J: Good question, what I really enjoy, that makes my heart sing is connecting, connecting the dots between things. When I can see something on say a systems level in a creative company that I think could be utilised at a tech firm. Or when I see someone's doing something and then find someone in another corner of the world doing something that would fit with it, I just love bringing that together. Having the vision to think well that could work in this way, I think that's what we'd excites me. Particularly with Lab 2030, what I've enjoyed with that is that although it started as an idea around the traffic light system and that I had an extremely clear vision of how it would come to life and be presented instore, it has already evolved. Though right now industries are talking about this very idea and there have been a lot of articles and discussion around it, but I'm already no, no, we've moved on from that look there are better ways of doing it. I like the initial very early adopter exploration of things, but also then handing it over too. I enjoy helping people to really use their skill set and passions in the places they want it to be.

 

D: How do you see the future?

 

J: A really interesting question, because, different to how I would have perhaps guessed it to be say 5 years ago. Even when I think about moving away from London, which I am just about to do, I've been here since 1998 and its 20 years since I graduated this year. That's quite a milestone and I think a lot of people are thinking a similar thing. I almost feel like fashion has changed so much in 20 years it's insane. Chatting on our uni chat group the other day I asked had anyone actually watched London Fashion Week in July? The answer was no, where previously we would have said, did you see this or did you see that, what the collections were like, what the designers are up to, who has moved house, what are we interested in and so on. I have to say it just doesn’t feel relevant to us anymore. Even though we still work in fashion. I'm sure it still is to other people but everything's changing, everything is up for grabs, and I personally want more,…. who said it the other day? Someone said something like, “put your focus where it makes you happy”. Or, you know that old saying, on the We Work badge “do what you love”…..all very good but how are you going to get paid? I don’t have that privilege of doing what I like everyday thanks. But I have started to think about that a little bit more and I've been more confident, in the past five years, of really understanding and leaning into my own, whether you want to call it spirituality, or whatever you want to call it, but my own belief systems, and allowing things to be a bit more, in line with myself.
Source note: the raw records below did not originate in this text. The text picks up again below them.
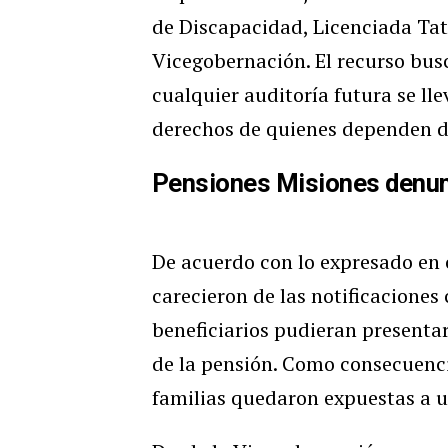
de Discapacidad, Licenciada Ta
Vicegobernación. El recurso busc
cualquier auditoría futura se lle
derechos de quienes dependen de
Pensiones Misiones denunc
De acuerdo con lo expresado en c
carecieron de las notificacione
beneficiarios pudieran presentars
de la pensión. Como consecuenci
familias quedaron expuestas a u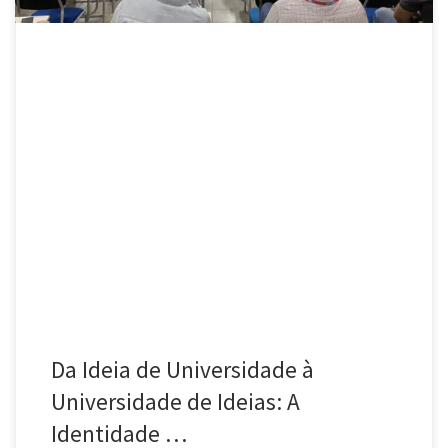
Da Ideia de Universidade à
Universidade de Ideias: A
Identidade …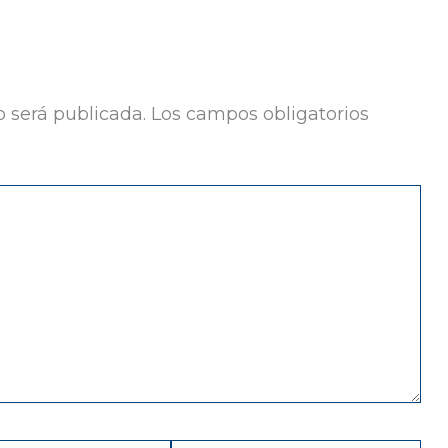
o será publicada.
Los campos obligatorios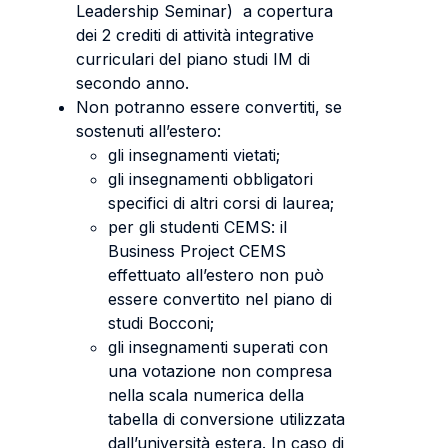
Leadership Seminar) a copertura
dei 2 crediti di attività integrative
curriculari del piano studi IM di
secondo anno.
Non potranno essere convertiti, se
sostenuti all’estero:
gli insegnamenti vietati;
gli insegnamenti obbligatori
specifici di altri corsi di laurea;
per gli studenti CEMS: il
Business Project CEMS
effettuato all’estero non può
essere convertito nel piano di
studi Bocconi;
gli insegnamenti superati con
una votazione non compresa
nella scala numerica della
tabella di conversione utilizzata
dall’università estera. In caso di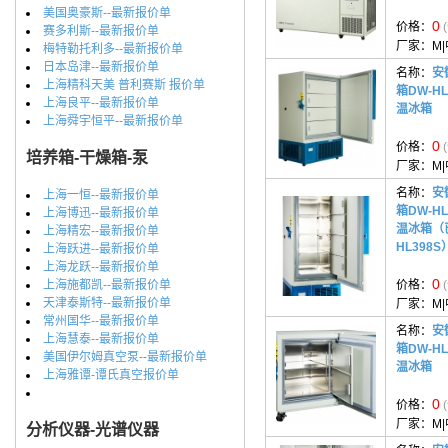
美国奥豪斯--最新报价单
0
价格：
赛多利斯--最新报价单
厂家：
M
梅特勒托利多--最新报价单
日本岛津--最新报价单
名称：
安
上海精科天美 普利赛斯 报价单
箱DW-HL
上海良平--最新报价单
温冰箱
上海舜宇恒平--最新报价单
0
价格：
培养箱-干燥箱-泵
厂家：
M
名称：
安
上海一恒--最新报价单
箱DW-HL
上海博迅--最新报价单
温冰箱（
上海精宏--最新报价单
HL398S
上海跃进--最新报价单
上海龙跃--最新报价单
0
上海施都凯--最新报价单
价格：
天津泰斯特--最新报价单
厂家：
M
常州国华--最新报价单
名称：
安
上海慧泰--最新报价单
箱DW-HL
美国伊尔姆真空泵--最新报价单
温冰箱
上海雅谭-谭氏真空报价单
0
价格：
厂家：
M
分析仪器-光谱仪器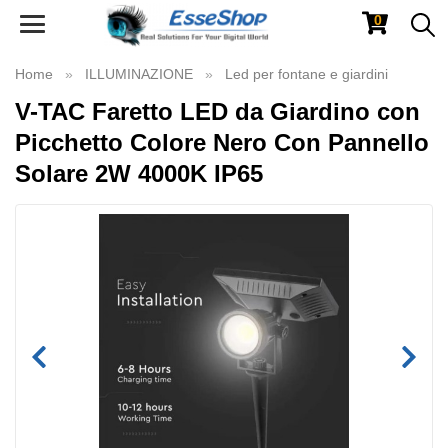
0
Toggle
navigation
Home
ILLUMINAZIONE
Led per fontane e giardini
V-TAC Faretto LED da Giardino con
Picchetto Colore Nero Con Pannello
Solare 2W 4000K IP65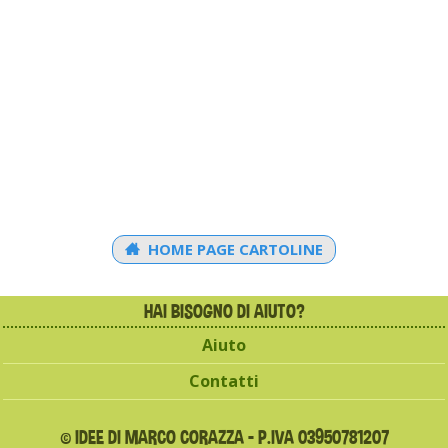
HOME PAGE CARTOLINE
HAI BISOGNO DI AIUTO?
Aiuto
Contatti
© IDEE DI MARCO CORAZZA - P.IVA 03950781207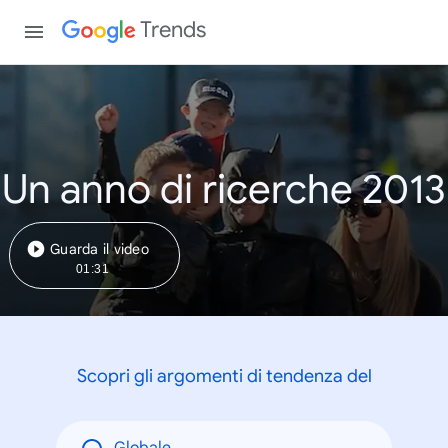
Trends
Un anno di ricerche 2013
Guarda il video
01:31
Scopri gli argomenti di tendenza del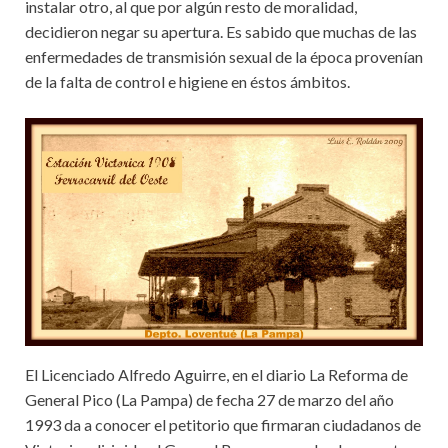
instalar otro, al que por algún resto de moralidad,
decidieron negar su apertura. Es sabido que muchas de las
enfermedades de transmisión sexual de la época provenían
de la falta de control e higiene en éstos ámbitos.
El Licenciado Alfredo Aguirre, en el diario La Reforma de
General Pico (La Pampa) de fecha 27 de marzo del año
1993 da a conocer el petitorio que firmaran ciudadanos de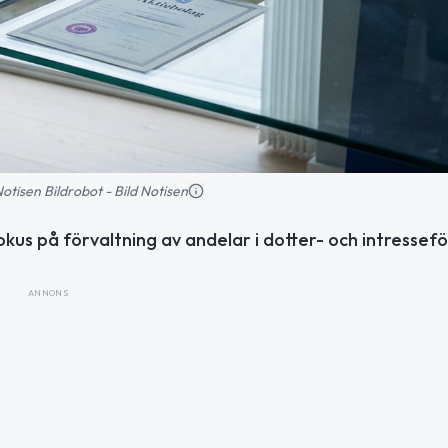
 Notisen Bildrobot - Bild Notisen
okus på förvaltning av andelar i dotter- och intressef
ANNONS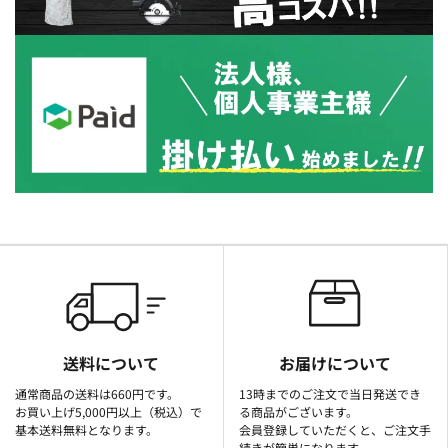
送料について
お届けについて
通常商品の送料は660円です。
13時までのご注文で当日発送でき
お買い上げ5,000円以上（税込）で
る商品がございます。
基本送料無料となります。
会員登録していただくと、ご注文手
続きが簡単になります。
On a really basic level, now that we've switched from being ‘Black Neon’ to ‘Other Day’ has given me the confidence that I can really, project that. More people are aware of these things now, it's not as taboo, everyone's manifesting now. I think so much has changed that I feel less, even though I'm actually a really competitive person, I'm a Leo, I'm from a family of entrepreneurs, but I feel less competitive with myself now. I feel more, well, we're moving, I wanna be by the sea, and I just wanna see what happens for a little bit. I want a bit of space, but at the same time still work on things that are important like Fashion Roundtable and helping other people and their clients. I've even managed to turn down clients which has been quite novel for me. A big step and say no to things that don't 100% feel right. To say no to money is always a big one. But not all money feels the same.